▸ **Activity**: Quote the machine learning template page word for word, starting with "Use pandas, sklearn, sqlalchemy, and" and going on through "using pandas drop_duplicates.".

▸ **Passage**:
--- START ---

GitHub - JensBender/machine-learning-template: A ready-to-use Jupyter Notebook template for machine learning projects.

Developed a versatile machine learning template for streamlining data preprocessing, exploratory data analysis, and modeling for both regression and classification tasks. Integrated hyperparameter tuning, model evaluation, and selection, providing a flexible and efficient framework for machine learning workflows.

📋 Table of Contents

Summary
- Built With
Data Preprocessing
Exploratory Data Analysis (EDA)
Modeling
Getting Started
- Set Up Virtual Environment
- Set Up Environment Variables
License
Credits

🎯 Summary

This repository provides a comprehensive machine learning template in a Jupyter Notebook file to streamline the key stages of the machine learning workflow for tabular data:

Data Preprocessing:
- Load, clean, transform, and save data using pandas and sklearn.
- Handle duplicates, incorrect data types, missing values, and outliers.
- Extract features, scale numerical features, and encode categorical features.
- Split data into training, validation, and test sets.
Exploratory Data Analysis (EDA):
- Analyze descriptive statistics using pandas and numpy.
- Visualize distributions, correlations, and relationships using seaborn and matplotlib.
Modeling:
- Train baseline models and perform hyperparameter tuning for regression and classification tasks with sklearn and xgboost.
- Evaluate regression (RMSE, MAPE, R-squared) and classification models (accuracy, precision, recall, F1-score).
- Visualize feature importance, show model prediction examples, and save the final model with pickle.

This template provides a flexible, customizable foundation for various datasets and use cases, making it an ideal starting point for efficient and reproducible machine learning projects. It is specifically tailored to structured tabular data (e.g., .csv, .xls, or SQL tables) using Pandas and Scikit-learn. It is not optimized for text, image, or time series data, which require specialized preprocessing, models, and tools (e.g., TensorFlow, PyTorch).

🛠️ Built With

(back to top)

🧹 Data Preprocessing

Use pandas, sklearn, sqlalchemy, and mysql-connector-python for data loading, cleaning, transformation, and saving.

Load data:
- From a .csv file using pandas read_csv.
- From a MySQL database table using sqlalchemy, mysql-connector-python, and pandas read_sql.
Remove duplicates:
- Drop duplicate rows (e.g., based on the ID column) using pandas drop_duplicates.
Handle incorrect data types:
- Convert string columns to numerical types (pandas astype) and datetime types (pandas to_datetime).
Extract features:
- Create categorical features from string columns using custom functions with pandas apply.
- Create numerical features from string columns using custom functions with pandas apply, and re for numeric pattern matching.

--- END ---

▸ **Supplied information**:
--- START ---

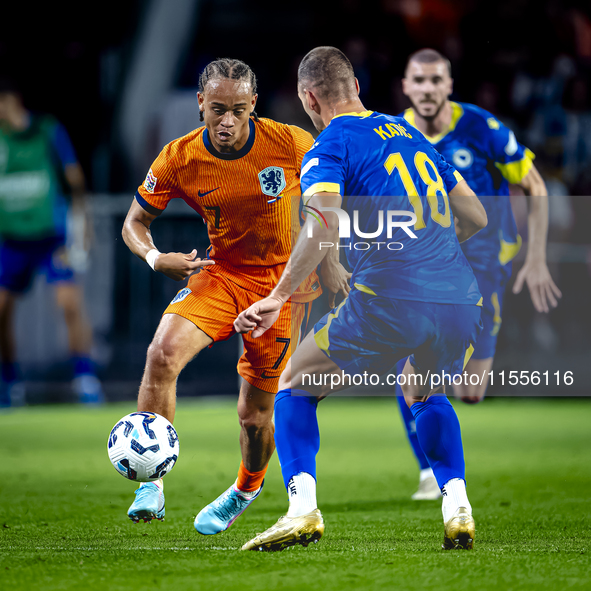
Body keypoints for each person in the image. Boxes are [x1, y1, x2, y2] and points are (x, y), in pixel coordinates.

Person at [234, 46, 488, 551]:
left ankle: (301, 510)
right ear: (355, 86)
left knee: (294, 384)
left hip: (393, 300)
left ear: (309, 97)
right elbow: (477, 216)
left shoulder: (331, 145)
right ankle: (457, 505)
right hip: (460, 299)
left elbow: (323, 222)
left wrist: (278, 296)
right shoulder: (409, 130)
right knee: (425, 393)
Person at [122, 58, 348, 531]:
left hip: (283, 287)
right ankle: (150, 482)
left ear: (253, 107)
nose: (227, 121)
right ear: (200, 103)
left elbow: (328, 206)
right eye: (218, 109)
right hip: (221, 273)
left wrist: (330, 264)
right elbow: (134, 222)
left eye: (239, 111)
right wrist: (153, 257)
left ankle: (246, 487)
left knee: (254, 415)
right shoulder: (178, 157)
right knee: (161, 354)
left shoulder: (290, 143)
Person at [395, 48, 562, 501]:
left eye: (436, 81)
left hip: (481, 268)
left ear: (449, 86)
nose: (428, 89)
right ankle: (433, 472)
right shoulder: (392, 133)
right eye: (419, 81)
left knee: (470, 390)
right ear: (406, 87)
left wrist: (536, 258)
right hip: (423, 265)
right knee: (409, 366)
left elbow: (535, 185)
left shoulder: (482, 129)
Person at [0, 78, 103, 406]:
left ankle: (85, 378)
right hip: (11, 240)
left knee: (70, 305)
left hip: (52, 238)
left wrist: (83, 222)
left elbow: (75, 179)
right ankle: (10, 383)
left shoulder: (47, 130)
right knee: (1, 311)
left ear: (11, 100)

--- END ---
--- START ---

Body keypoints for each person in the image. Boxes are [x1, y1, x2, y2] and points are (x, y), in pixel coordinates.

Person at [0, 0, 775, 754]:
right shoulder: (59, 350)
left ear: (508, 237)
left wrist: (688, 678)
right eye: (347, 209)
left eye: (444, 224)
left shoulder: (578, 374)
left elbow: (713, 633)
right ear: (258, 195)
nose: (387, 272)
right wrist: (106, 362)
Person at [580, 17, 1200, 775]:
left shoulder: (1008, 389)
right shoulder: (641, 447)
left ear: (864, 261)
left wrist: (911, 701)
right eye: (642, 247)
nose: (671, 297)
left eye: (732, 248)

--- END ---
--- START ---

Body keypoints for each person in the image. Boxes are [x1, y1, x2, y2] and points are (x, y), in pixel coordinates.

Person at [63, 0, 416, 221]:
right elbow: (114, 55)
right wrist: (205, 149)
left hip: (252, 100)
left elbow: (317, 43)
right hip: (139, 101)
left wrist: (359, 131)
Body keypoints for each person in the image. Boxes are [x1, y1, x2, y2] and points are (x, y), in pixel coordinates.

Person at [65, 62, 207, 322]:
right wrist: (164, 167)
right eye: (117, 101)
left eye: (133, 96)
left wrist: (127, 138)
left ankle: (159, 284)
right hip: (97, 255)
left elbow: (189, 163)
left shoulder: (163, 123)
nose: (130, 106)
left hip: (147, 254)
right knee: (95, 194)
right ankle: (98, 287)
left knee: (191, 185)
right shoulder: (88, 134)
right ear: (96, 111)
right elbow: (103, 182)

--- END ---

▸ **Answer to this problem**:
Use pandas, sklearn, sqlalchemy, and mysql-connector-python for data loading, cleaning, transformation, and saving.

Load data:
- From a .csv file using pandas read_csv.
- From a MySQL database table using sqlalchemy, mysql-connector-python, and pandas read_sql.
Remove duplicates:
- Drop duplicate rows (e.g., based on the ID column) using pandas drop_duplicates.